RANK: 1, Param: module.layers.0.weight, Grad: tensor([[1.2448, 1.8644],[1.2448, 1.8644]], device='cuda:1')
RANK: 1, Param: module.layers.1.weight, Grad: None
RANK: 0, Param: module.layers.0.weight, Grad: tensor([[0.2448, 0.8644], [0.2448, 0.8644]], device='cuda:0') 
RANK: 0, Param: module.layers.1.weight, Grad: None

If I do not turn the param.grad to False, the gradients are synced as expected.

Run a second iteration and the code will properly fail:

[rank1]: RuntimeError: Expected to have finished reduction in the prior iteration before starting a new one. This error indicates that your module has parameters that were not used in producing loss.

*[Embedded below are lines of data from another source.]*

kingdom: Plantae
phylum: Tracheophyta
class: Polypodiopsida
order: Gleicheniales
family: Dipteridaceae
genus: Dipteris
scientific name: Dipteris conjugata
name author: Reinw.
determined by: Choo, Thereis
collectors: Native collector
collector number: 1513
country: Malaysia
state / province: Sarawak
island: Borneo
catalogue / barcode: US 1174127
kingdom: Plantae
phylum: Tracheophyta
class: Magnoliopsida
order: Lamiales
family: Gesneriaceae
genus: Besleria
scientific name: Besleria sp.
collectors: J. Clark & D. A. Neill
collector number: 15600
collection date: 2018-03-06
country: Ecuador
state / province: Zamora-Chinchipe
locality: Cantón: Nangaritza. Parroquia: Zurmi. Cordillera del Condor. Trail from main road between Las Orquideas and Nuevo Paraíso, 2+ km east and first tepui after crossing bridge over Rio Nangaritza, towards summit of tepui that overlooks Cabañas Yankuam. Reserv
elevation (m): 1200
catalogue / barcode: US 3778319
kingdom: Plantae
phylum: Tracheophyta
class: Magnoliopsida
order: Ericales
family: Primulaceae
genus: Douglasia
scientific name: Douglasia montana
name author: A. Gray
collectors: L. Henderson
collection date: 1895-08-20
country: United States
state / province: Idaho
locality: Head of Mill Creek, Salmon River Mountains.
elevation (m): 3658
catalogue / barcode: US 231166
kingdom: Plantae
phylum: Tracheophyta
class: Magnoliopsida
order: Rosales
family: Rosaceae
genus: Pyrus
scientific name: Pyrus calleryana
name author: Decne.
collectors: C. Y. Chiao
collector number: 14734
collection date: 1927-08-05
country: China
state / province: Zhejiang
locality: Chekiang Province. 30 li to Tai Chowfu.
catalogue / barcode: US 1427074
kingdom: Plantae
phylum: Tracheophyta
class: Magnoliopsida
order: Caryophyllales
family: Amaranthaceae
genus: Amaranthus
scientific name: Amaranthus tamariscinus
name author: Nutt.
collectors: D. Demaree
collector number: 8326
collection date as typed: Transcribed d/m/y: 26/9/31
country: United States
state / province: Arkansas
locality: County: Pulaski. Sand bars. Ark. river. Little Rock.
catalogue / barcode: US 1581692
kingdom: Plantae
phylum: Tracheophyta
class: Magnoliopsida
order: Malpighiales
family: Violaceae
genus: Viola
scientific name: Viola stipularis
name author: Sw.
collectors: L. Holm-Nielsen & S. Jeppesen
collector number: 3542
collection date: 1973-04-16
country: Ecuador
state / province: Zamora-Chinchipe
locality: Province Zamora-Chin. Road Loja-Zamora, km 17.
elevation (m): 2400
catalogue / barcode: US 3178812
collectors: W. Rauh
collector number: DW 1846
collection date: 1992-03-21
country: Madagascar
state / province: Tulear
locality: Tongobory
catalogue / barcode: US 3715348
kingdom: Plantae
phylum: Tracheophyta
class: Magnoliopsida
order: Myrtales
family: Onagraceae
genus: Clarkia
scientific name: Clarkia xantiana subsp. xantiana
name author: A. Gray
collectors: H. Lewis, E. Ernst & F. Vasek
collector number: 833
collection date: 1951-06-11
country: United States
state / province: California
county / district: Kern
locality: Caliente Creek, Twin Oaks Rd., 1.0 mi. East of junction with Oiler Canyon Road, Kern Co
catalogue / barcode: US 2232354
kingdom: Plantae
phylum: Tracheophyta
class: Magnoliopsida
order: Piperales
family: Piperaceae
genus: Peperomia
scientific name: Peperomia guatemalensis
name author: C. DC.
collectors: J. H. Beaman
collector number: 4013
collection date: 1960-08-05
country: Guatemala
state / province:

You can enable unused parameter detection by passing the keyword argument `find_unused_parameters=True` to `torch.nn.parallel.DistributedDataParallel`, and by 
[rank1]: making sure all `forward` function outputs participate in calculating loss. 
[rank1]: If you already have done the above, then the distributed data parallel module wasn't able to locate the output tensors in the return value of your module's `forward` function. Please include the loss function and the structure of the return value of `forward` of your module when reporting this issue (e.g. list, dict, iterable).
[rank1]: Parameter indices which did not receive grad for rank 1: 2 3
[rank1]:  In addition, you can set the environment variable TORCH_DISTRIBUTED_DEBUG to either INFO or DETAIL to print out information about which particular parameters did not receive gradient on this rank as part of this error

Interesting, in my original code, there was no error thrown when training for multiple iterations. I’ll see if I can replicate it on a toy example.

In my original implementation, when I wrapped my model with DDP, I did not have the learnable adapter active, so DDP did not register the correct parameters to keep track of during training. When I had fixed this issue, I was only testing one batch at a time to check if gradients synced. Thanks for the help!